Picture this

From analog cameras to digital devices, photography has come a long way over the last few decades, easing up things

September 02, 2018 12:21 am | Updated May 26, 2021 01:27 pm IST

Once upon a time not so long ago, there lived a king and queen who took too many pictures. If they wrote it, this is how my story would read. It was just three reels yet was becoming family folklore. We had committed the crime of taking more than a hundred pictures on our week-long honeymoon. “That’s more than 15 snaps a day,” a kinsman solemnly observed.

Thirty-five years later, it is hard to believe that something that was considered such a colossal waste has become just routine. We take bursts of shots just to ensure we get the perfect picture, sans closed eyes and twisted smiles.

Considering the way things were done in the past, it is amazing we still got a fair yield of good pictures. To think that we took a single shot (taking an extra was an unaffordable luxury) and then waited months for the reel to be completed because pictures were taken on special occasions. Perhaps it worked because photography was a very serious and skilful business back then. So not only the photographer but also the subjects were careful too, paying attention, standing ready, looking straight into the lens. And then the idiot-proof digital camera arrived and changed everything. It now allows anyone to take photosby trial and error, at no extra cost, by trial and error.

Before continuing I digress to provide some background to the clueless. A photo, nowadays, is a piece of digital information that can be instantly sent to a friend, uploaded on a website or edited on a computer. Before they were digitalised, cameras were analog devices that captured pictures as patterns of light and dark on silver treated reels of plastic film. The reel was developed using chemicals, thus fixing the latent invisible image as a negative. The negative was printed to get the positive, the photograph as we know it. The reel that had 36 prized rectangular frames came in a cartridge that was snapped into the camera. The top and bottom of the reel had a row of little holes so each section of the film could be wound out of the way after a photo was taken, simultaneously releasing an unexposed frame ready for the next shot.

Sometimes by a stroke of luck the reel had an extra frame or two. So when you turned the lever after the thirty-sixth exposure and it moved on, it was reason to rejoice. But this joy came with a caveat, if you could continue to wind the reel it meant it had not been mounted correctly. This happened to us at the Ajanta and Ellora caves. We wanted to take one last picture of the magnificent entrance when my husband noticed that the reel had finished. He gingerly pulled the lever and we were thrilled that there was an extra. After clicking the picture he happily declared that there seemed to be another and I quickly posed for it. It was only after three ‘free’ clicks that we grew suspicious and checked to find the reel wasn’t mounted. The end result, we don’t have a single picture of our visit.

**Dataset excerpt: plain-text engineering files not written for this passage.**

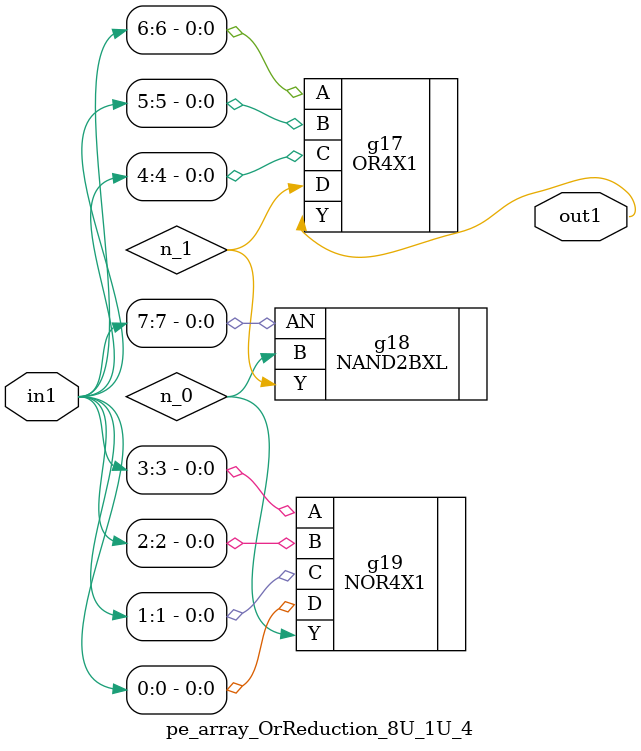
<source format=v>
`timescale 1ps / 1ps


module pe_array_OrReduction_8U_1U_4(in1, out1);
  input [7:0] in1;
  output out1;
  wire [7:0] in1;
  wire out1;
  wire n_0, n_1;
  OR4X1 g17(.A (in1[6]), .B (in1[5]), .C (in1[4]), .D (n_1), .Y (out1));
  NAND2BXL g18(.AN (in1[7]), .B (n_0), .Y (n_1));
  NOR4X1 g19(.A (in1[3]), .B (in1[2]), .C (in1[1]), .D (in1[0]), .Y
       (n_0));
endmodule


</source>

Nowadays, with most of our pictures stored in virtual albums, the cloud and web I sometimes worry about their fate. If the system develops a glitch, will all our memories be lost, gone in a flash, reduced to cyber dust?

Talking of memories, I often reminisce of a childhood incident when I see the thoughtlessness with which we take pictures today. My class teacher had offered to take a family photograph at my birthday party. Moments later she apologised that she had inadvertently clicked when no one was looking. My father tried to comfort her saying that freezing a candid moment was good too. She sheepishly admitted she hadn’t been looking either. And then both of them gravely agreed it was a ‘dead loss’.

Six months later when we got the reel developed, the envelope contained an off-centre shot of the decorative light over our dining table. A dead loss, indeed, made worse by the additional expenditure of consigning it to paper. Dad duly scolded the studio owner for this lapse and then decided to keep the photo in our album. Just to remind us kids what happens when you don’t pay attention. It is still housed there, a reminder of those simpler times when every picture counted!